__Task description__: Starting at the top line and ending at the bottom one, repeat the entries exactly and drop every picture.

[Document structure recognition data]
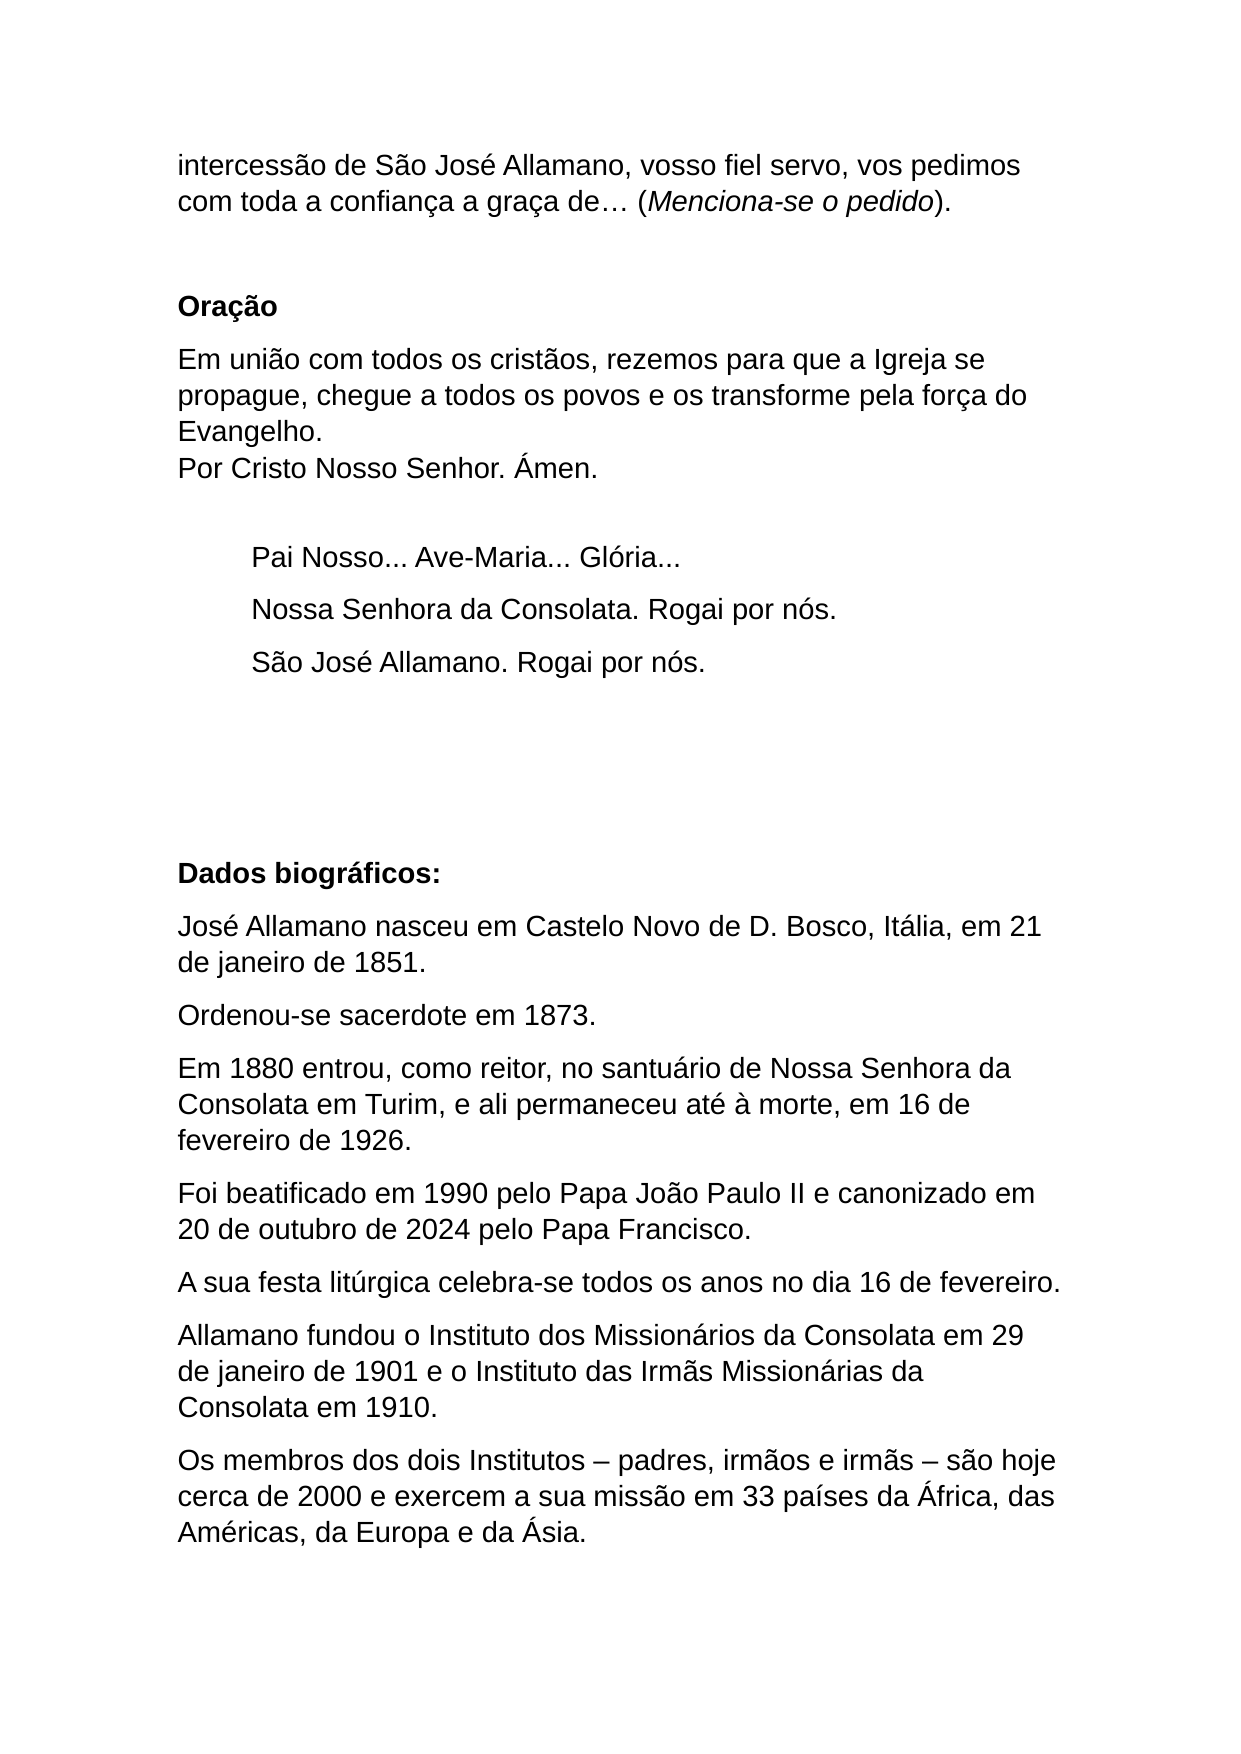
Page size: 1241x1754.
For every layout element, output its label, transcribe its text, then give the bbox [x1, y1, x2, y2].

text A sua festa litúrgica celebra-se todos os anos no dia 16 de fevereiro. [177, 1265, 1063, 1299]
text Em união com todos os cristãos, rezemos para que a Igreja se propague, chegue a todos os povos e os transforme pela força do Evangelho. [177, 342, 1063, 448]
text Os membros dos dois Institutos – padres, irmãos e irmãs – são hoje cerca de 2000 e exercem a sua missão em 33 países da África, das Américas, da Europa e da Ásia. [177, 1443, 1063, 1549]
text Foi beatificado em 1990 pelo Papa João Paulo II e canonizado em 20 de outubro de 2024 pelo Papa Francisco. [177, 1176, 1063, 1246]
text José Allamano nasceu em Castelo Novo de D. Bosco, Itália, em 21 de janeiro de 1851. [177, 909, 1063, 979]
text Allamano fundou o Instituto dos Missionários da Consolata em 29 de janeiro de 1901 e o Instituto das Irmãs Missionárias da Consolata em 1910. [177, 1318, 1063, 1424]
text Ordenou-se sacerdote em 1873. [177, 998, 1063, 1032]
text Oração [177, 289, 1063, 323]
text Em 1880 entrou, como reitor, no santuário de Nossa Senhora da Consolata em Turim, e ali permaneceu até à morte, em 16 de fevereiro de 1926. [177, 1051, 1063, 1157]
text São José Allamano. Rogai por nós. [177, 645, 1063, 679]
text Pai Nosso... Ave-Maria... Glória... [177, 539, 1063, 573]
text Nossa Senhora da Consolata. Rogai por nós. [177, 592, 1063, 626]
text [177, 148, 1063, 217]
text Por Cristo Nosso Senhor. Ámen. [177, 451, 1063, 484]
text Dados biográficos: [177, 856, 1063, 890]
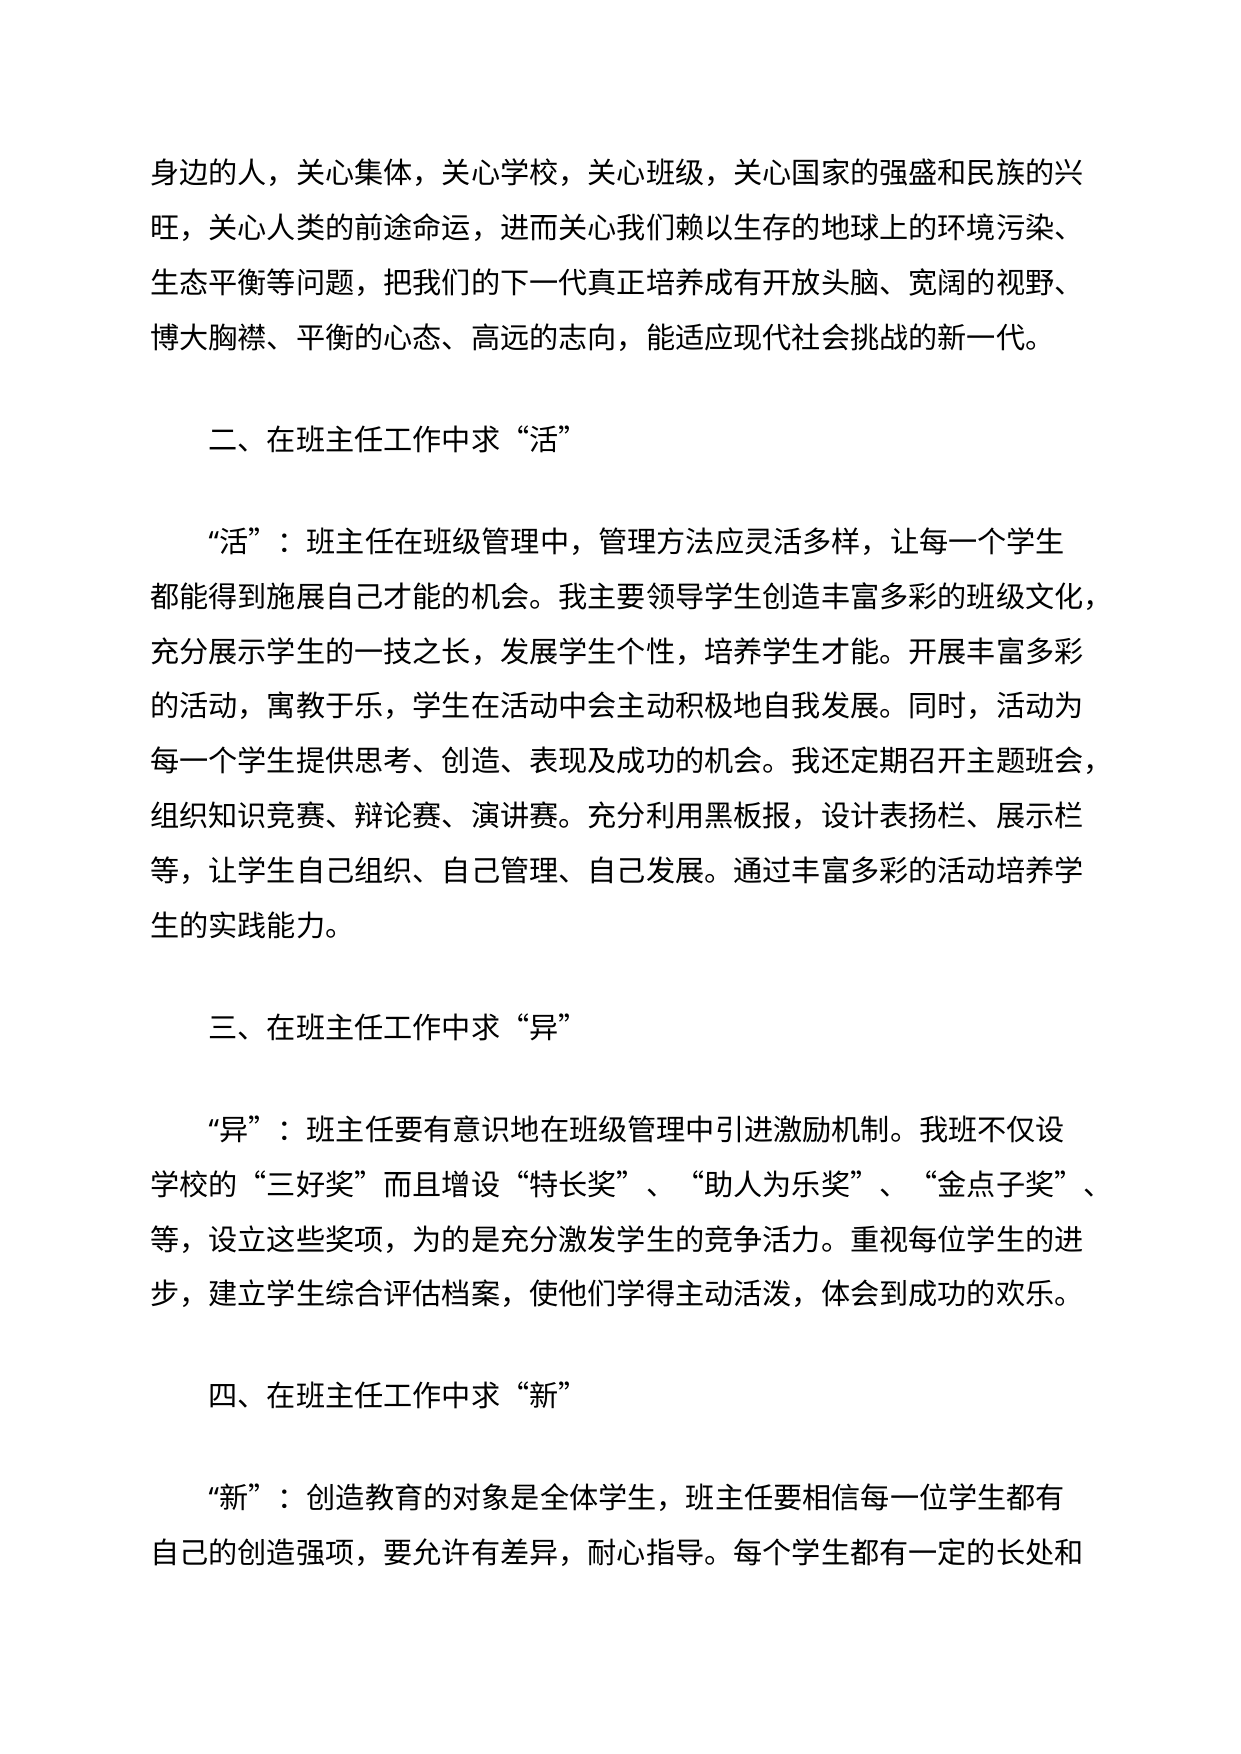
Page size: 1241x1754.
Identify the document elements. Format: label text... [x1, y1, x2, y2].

__Exercise solution__:
Page size: 1241x1754.
For every layout element, output its label, transcribe its text, then give the bbox [x1, y1, x2, y2].

text A sua festa litúrgica celebra-se todos os anos no dia 16 de fevereiro. [177, 1265, 1063, 1299]
text Em união com todos os cristãos, rezemos para que a Igreja se propague, chegue a todos os povos e os transforme pela força do Evangelho. [177, 342, 1063, 448]
text Os membros dos dois Institutos – padres, irmãos e irmãs – são hoje cerca de 2000 e exercem a sua missão em 33 países da África, das Américas, da Europa e da Ásia. [177, 1443, 1063, 1549]
text Foi beatificado em 1990 pelo Papa João Paulo II e canonizado em 20 de outubro de 2024 pelo Papa Francisco. [177, 1176, 1063, 1246]
text José Allamano nasceu em Castelo Novo de D. Bosco, Itália, em 21 de janeiro de 1851. [177, 909, 1063, 979]
text Allamano fundou o Instituto dos Missionários da Consolata em 29 de janeiro de 1901 e o Instituto das Irmãs Missionárias da Consolata em 1910. [177, 1318, 1063, 1424]
text Ordenou-se sacerdote em 1873. [177, 998, 1063, 1032]
text Oração [177, 289, 1063, 323]
text Em 1880 entrou, como reitor, no santuário de Nossa Senhora da Consolata em Turim, e ali permaneceu até à morte, em 16 de fevereiro de 1926. [177, 1051, 1063, 1157]
text São José Allamano. Rogai por nós. [177, 645, 1063, 679]
text Pai Nosso... Ave-Maria... Glória... [177, 539, 1063, 573]
text Nossa Senhora da Consolata. Rogai por nós. [177, 592, 1063, 626]
text [177, 148, 1063, 217]
text Por Cristo Nosso Senhor. Ámen. [177, 451, 1063, 484]
text Dados biográficos: [177, 856, 1063, 890]
Page size: 1241x1754.
Identify the document elements. Format: label text... [x1, y1, x2, y2].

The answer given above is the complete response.